* [VORGEGEBENER TEXT]
══════════════════════════════

Alles Wasser strömt nach Hamburg

ÜBERFLUSS In einigen Gebieten der Hansestadt drängt das Grundwasser gefährlich nah an die Häuser heran. Dabei bemüht sich der Senat nach wie vor um den Import von Wasser – aus der Heide

Der Appell kam für manche überraschend: Die HamburgerInnen sollten es allmählich gut sein lassen mit dem Wassersparen, sagte Nathalie Leroy, die kaufmännische Geschäftsführerin von Hamburg Wasser kürzlich auf der Bilanzpressekonferenz des Unternehmens. „Wir haben grundsätzlich zu viel Wasser“, zitierte das Hamburger Abendblatt die Managerin. In Norddeutschland sei das Wassersparen ökonomisch wie ökologisch unsinnig und führe zu steigenden Grundwasserspiegeln.

══════════════════════════════

* [BEREITGESTELLTES MATERIAL]
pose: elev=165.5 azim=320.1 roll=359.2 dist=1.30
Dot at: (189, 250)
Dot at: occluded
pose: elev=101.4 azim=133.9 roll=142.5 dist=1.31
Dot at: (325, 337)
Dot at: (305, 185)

══════════════════════════════

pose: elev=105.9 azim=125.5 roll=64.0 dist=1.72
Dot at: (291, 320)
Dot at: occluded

══════════════════════════════

* [AUFGABEN]
1. Fassen Sie den Text über den Wasserüberfluss in Hamburg in zwei Sätzen zusammen.
2. Führen Sie den Text über den Wasserüberfluss in Hamburg im Anschluss an seinen letzten Satz fort.

* [ANTWORTEN]
1. In einigen Gebieten Hamburgs drängt das Grundwasser gefährlich nah an die Häuser heran, obwohl sich der Senat weiterhin um den Import von Wasser aus der Heide bemüht. Nathalie Leroy, kaufmännische Geschäftsführerin von Hamburg Wasser, riet auf der Bilanzpressekonferenz des Unternehmens davon ab, weiter Wasser zu sparen, weil es grundsätzlich zu viel Wasser gebe und das Sparen in Norddeutschland ökonomisch wie ökologisch unsinnig sei sowie zu steigenden Grundwasserspiegeln führe.

2.
Diese Aussage verblüfft auf den ersten Blick. Denn die Hansestadt kämpft seit Jahren darum, auch in Zukunft Wasser aus der Lüneburger Heide zapfen zu dürfen. Dennoch scheint Hamburg mit Wasser überreichlich gesegnet. In einigen Gegenden der Stadt steht das Grundwasser keine zwei Meter unter der Erdoberfläche. Wer hier einen Keller aushebt, baut buchstäblich nah am Wasser. Dagegen sorgen sich die Bewohner der Heide vor zu großer Trockenheit. „Wir wollen keine Lüneburger Wüste“, spitzte es der Sprecher der Interessengemeinschaft Grundwasserschutz Nordheide zu.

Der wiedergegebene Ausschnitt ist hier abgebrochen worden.